Biden projected as winner in Georgia


Joe Biden is projected to win the presidential race in Georgia, becoming the first Democratic White House hopeful in nearly three decades to carry the state.

Multiple news outlets projected on Friday afternoon that Biden would win the state, releasing their projections 10 days after polls closed in the state amid a tight race.

Biden’s apparent victory in Georgia is a historic moment for Democrats, who have long been relegated to second-place in the state. But a combination of changing demographics and rapidly growing urban and suburban populations in recent years have shifted the political playing field there, raising Democratic hopes that Georgia may soon become a new electoral battleground.

For President Trump, the projected loss is a major setback in his bid for a second term. He carried Georgia in 2016 by 5 points and had hoped that strong support among rural white conservatives in the state would be enough to help him capture its 16 electoral votes.

The last Republican presidential candidate to lose Georgia was former President George H.W. Bush in 1992. 

Biden’s projected victory came more than a week after polls closed in the state. Officials scrambled to count thousands of outstanding absentee ballots, many of them in the Democratic strongholds in and around Atlanta and Savannah.

Early returns showed Trump taking a comfortable lead, but as new vote tallies came in, his advantage dissipated. As of Friday afternoon, Biden led Trump by more than 14,000 votes with 99 percent of precincts reporting, according to The Associated Press.

Trump's campaign had filed a legal challenge last week alleging that officials in Chatham County, which includes Savannah, had illegally counted absentee ballots received after the state’s Election Day deadline.

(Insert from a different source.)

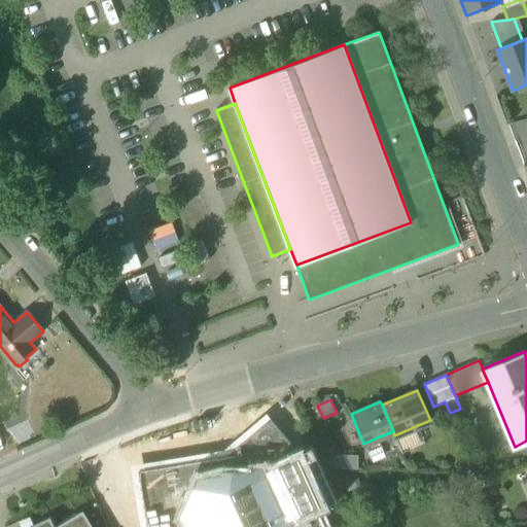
[(325,526),(316,505),(320,503),(299,455),(294,457),(289,447),(292,445),(271,418),(226,455),(139,470),(147,526),(325,526)]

Pre-election polling sheds light on Biden’s support in Georgia. The former vice president benefited from broad backing from Black voters, who make up about a third of the state’s electorate. But he also managed to build strong support among white college graduates and suburban voters, who have moved away from Trump in recent years after backing him in 2016.

Trump, meanwhile, did little to expand his support beyond the conservative base of white voters, seeking to rally the same bloc of voters who helped him win the state four years ago.